Also needlessly uncompressed audio or poorly compressed video (that likely could instead be in-engine) particularly when multiple resolutions are needed. Sometimes one of these might be the bigger issue, particularly with remasters.

@Gladaed I have less-than-stellar internet* (~6mb/s, shared with others), 20GB is definitely not a reasonable size for me. 100MiB is fine, but not negligible. Consider also storage space, particularly because users will run games from slower(->cheaper) drives when they deem games too big (which for me is already at 1GiB+, at least in terms of having a library because that adds up).

* and I live in the US, not even in the woods! The price isn't even great, either.

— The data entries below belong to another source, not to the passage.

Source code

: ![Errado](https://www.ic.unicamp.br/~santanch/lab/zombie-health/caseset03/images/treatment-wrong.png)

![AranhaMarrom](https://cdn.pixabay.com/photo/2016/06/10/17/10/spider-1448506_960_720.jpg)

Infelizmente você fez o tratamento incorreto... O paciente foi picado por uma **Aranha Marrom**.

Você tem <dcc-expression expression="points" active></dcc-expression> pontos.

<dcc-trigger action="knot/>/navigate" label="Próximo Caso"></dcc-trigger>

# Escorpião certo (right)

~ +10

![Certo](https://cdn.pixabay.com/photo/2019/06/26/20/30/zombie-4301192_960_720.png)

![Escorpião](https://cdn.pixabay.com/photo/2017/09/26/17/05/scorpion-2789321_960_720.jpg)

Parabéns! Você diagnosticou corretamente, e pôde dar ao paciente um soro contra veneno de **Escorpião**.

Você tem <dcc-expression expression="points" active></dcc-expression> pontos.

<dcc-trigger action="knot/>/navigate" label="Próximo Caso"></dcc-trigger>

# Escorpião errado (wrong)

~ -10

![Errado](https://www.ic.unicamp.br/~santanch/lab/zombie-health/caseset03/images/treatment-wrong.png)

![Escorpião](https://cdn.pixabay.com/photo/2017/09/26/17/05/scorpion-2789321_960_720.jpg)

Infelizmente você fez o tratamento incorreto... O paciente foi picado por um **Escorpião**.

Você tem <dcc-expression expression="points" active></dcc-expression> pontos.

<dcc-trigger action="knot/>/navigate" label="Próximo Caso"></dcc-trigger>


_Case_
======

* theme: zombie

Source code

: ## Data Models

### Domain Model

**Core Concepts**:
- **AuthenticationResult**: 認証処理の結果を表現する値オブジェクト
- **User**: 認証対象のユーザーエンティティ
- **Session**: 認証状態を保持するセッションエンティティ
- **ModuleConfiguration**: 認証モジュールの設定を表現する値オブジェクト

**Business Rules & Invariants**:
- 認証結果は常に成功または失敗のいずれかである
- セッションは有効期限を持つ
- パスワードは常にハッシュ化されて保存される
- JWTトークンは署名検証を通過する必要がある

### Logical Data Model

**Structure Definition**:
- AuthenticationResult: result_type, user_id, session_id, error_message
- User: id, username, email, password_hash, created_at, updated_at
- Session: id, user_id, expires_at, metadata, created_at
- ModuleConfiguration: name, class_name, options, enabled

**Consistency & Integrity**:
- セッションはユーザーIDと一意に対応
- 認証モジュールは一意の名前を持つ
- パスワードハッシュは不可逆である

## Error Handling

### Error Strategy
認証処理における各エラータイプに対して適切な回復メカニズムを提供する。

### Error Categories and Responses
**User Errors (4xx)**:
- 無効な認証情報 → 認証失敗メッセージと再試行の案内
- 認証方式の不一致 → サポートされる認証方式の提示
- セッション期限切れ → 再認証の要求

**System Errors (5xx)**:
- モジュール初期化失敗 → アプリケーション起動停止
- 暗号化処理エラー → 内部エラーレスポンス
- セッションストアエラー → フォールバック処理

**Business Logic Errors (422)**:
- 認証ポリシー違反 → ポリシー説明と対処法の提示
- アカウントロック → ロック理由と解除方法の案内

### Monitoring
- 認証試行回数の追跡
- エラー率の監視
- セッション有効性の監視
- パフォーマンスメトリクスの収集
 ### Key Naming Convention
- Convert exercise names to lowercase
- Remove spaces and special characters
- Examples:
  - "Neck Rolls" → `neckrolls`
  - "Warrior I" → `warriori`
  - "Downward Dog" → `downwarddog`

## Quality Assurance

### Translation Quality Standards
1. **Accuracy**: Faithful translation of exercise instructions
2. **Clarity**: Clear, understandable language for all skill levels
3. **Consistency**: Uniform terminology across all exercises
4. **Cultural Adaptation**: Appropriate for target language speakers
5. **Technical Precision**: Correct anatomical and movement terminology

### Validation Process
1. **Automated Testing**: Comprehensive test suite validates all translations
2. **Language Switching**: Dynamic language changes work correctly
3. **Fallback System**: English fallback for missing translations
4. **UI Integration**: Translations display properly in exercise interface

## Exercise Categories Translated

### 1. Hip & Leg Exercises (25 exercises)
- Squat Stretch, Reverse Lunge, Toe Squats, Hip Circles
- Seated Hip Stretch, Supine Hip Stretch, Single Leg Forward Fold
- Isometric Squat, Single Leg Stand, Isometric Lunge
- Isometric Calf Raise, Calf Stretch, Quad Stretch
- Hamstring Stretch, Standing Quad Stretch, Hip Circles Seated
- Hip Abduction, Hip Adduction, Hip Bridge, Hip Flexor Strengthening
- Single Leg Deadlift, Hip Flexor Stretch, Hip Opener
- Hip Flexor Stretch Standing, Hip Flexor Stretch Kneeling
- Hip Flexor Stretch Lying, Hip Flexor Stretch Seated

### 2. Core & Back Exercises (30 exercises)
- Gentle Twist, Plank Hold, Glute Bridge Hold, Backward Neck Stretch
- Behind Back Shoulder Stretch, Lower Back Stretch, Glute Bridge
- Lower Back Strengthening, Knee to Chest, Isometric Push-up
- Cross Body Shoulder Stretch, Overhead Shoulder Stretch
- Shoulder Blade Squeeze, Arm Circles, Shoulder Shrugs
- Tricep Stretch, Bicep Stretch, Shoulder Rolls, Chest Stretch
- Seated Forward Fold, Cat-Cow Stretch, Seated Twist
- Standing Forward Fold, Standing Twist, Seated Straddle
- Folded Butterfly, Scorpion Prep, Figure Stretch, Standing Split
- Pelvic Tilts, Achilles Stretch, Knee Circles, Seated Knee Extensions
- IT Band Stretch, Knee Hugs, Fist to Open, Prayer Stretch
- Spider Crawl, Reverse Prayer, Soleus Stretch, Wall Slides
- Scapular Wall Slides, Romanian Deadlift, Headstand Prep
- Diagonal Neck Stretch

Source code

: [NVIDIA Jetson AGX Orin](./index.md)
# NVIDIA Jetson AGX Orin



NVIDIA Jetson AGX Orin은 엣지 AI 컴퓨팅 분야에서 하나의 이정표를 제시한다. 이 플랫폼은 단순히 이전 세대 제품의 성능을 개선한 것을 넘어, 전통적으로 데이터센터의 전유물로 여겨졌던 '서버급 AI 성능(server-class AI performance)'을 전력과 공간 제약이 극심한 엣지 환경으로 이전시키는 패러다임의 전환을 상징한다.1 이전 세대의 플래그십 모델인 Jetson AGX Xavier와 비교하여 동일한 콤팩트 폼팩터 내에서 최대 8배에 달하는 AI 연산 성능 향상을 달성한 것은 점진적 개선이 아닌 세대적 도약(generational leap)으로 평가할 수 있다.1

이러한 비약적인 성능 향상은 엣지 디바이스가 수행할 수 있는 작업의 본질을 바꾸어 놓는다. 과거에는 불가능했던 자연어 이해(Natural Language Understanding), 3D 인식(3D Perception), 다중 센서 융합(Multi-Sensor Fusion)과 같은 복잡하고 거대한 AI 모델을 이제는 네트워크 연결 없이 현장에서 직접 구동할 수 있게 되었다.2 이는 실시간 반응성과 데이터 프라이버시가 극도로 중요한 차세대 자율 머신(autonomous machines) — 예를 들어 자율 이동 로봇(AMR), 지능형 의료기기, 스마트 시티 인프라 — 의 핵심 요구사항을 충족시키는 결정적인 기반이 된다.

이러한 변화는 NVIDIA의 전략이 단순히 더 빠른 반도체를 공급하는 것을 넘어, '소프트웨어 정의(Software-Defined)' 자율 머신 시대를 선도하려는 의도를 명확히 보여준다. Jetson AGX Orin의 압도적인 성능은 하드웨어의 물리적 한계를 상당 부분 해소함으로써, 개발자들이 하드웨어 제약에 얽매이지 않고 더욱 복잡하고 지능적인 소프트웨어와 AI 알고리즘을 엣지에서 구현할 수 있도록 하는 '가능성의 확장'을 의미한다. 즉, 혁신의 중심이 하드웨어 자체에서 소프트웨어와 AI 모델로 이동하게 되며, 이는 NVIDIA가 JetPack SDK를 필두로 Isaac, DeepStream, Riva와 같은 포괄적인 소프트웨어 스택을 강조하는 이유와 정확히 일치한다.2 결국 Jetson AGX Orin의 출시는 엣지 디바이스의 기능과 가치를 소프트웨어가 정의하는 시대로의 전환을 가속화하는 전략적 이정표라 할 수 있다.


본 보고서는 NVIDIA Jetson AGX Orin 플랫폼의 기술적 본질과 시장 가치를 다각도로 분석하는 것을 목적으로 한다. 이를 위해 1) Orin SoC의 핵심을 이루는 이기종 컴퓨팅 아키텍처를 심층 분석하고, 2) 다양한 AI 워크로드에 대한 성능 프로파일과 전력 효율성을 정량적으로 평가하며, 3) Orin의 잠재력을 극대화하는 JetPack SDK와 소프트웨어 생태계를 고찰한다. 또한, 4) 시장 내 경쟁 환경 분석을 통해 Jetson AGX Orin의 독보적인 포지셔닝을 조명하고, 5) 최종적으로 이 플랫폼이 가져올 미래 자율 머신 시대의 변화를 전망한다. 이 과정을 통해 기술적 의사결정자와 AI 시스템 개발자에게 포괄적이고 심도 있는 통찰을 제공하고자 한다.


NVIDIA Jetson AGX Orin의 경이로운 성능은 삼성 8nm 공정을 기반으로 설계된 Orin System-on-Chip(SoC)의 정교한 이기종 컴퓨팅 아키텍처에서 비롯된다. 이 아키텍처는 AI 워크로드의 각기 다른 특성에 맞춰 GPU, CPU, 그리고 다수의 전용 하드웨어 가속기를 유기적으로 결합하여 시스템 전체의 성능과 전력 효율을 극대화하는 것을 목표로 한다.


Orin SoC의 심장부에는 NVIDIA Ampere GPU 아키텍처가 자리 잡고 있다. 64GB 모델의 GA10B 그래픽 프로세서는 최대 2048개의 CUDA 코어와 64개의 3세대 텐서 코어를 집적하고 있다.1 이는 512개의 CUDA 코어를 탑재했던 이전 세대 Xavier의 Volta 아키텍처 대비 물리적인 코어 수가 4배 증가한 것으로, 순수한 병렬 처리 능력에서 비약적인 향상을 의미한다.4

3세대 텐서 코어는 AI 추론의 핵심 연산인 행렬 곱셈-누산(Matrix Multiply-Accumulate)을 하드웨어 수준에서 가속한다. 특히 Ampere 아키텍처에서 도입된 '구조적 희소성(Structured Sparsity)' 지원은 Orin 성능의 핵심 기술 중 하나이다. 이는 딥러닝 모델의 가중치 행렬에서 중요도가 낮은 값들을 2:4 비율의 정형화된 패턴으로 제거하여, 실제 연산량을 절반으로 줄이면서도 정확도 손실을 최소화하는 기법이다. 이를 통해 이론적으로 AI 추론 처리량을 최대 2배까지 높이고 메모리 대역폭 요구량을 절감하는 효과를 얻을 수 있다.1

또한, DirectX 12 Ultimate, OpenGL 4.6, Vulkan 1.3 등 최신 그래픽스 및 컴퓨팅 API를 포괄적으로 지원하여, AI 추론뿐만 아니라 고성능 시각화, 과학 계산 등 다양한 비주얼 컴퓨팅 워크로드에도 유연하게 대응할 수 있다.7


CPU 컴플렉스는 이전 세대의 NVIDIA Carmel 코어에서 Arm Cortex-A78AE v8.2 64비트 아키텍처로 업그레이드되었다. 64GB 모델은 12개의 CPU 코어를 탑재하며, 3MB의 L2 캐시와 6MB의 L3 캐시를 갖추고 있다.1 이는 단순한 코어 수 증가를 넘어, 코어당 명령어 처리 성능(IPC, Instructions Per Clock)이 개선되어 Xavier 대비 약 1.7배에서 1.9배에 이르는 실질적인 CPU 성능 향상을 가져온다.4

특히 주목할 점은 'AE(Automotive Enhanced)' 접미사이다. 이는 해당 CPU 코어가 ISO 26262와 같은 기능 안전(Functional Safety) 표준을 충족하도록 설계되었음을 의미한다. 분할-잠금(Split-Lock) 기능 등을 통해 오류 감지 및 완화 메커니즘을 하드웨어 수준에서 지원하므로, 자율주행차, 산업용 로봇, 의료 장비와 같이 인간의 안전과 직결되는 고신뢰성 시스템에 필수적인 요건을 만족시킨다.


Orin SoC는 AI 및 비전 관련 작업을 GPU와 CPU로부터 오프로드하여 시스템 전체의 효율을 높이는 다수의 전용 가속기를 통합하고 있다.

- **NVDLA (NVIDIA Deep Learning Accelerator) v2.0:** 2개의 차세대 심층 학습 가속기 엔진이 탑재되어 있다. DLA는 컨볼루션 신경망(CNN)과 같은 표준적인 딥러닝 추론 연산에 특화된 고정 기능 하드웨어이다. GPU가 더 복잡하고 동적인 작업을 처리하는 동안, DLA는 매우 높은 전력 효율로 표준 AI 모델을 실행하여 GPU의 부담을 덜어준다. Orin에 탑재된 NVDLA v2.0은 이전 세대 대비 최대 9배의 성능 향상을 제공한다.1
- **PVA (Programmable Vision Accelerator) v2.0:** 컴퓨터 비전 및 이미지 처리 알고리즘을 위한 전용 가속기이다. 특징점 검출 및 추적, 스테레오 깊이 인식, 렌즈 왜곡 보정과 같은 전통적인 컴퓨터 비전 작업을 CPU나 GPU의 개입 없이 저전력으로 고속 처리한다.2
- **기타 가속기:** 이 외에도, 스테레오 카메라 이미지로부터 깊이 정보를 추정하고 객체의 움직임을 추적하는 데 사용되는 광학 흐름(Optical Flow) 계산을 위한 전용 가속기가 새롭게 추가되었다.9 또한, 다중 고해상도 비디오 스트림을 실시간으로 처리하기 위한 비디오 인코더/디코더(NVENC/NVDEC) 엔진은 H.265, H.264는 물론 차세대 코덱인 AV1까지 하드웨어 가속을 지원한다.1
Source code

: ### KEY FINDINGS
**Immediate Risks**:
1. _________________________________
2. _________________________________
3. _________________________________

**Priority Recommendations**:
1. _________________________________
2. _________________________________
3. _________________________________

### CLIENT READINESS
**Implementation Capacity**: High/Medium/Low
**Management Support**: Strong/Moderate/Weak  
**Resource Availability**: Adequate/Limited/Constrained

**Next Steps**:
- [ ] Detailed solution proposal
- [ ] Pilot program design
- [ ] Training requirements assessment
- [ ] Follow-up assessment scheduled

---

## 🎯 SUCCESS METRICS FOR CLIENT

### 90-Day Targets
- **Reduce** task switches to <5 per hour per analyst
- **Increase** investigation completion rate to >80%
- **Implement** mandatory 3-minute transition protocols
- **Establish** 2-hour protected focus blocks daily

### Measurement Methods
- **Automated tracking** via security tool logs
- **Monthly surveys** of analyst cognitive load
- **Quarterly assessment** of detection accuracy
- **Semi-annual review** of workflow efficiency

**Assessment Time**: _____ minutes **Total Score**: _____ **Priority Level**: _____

As I see it, data size is an inverse multiplier for viability. The smaller a download is the more likely that users will be able to get and store it (long-term even) without issue. The difference between a day and an hour is huge, the difference between an hour and 5 minutes is still worthwhile (especially if this impacts household internet speed). Less than that (nearing instant download) is peak.

Updates also make this difference larger.

EDIT: A better way to say this is that this probably makes a lot of sense for small developers to do in stable releases at-very-least. Even then I could see picking-and-choosing for all sorts of different reasons. If this is part of an export script I could see it being practically free minus a slightly longer build time that is probably still in an acceptable range.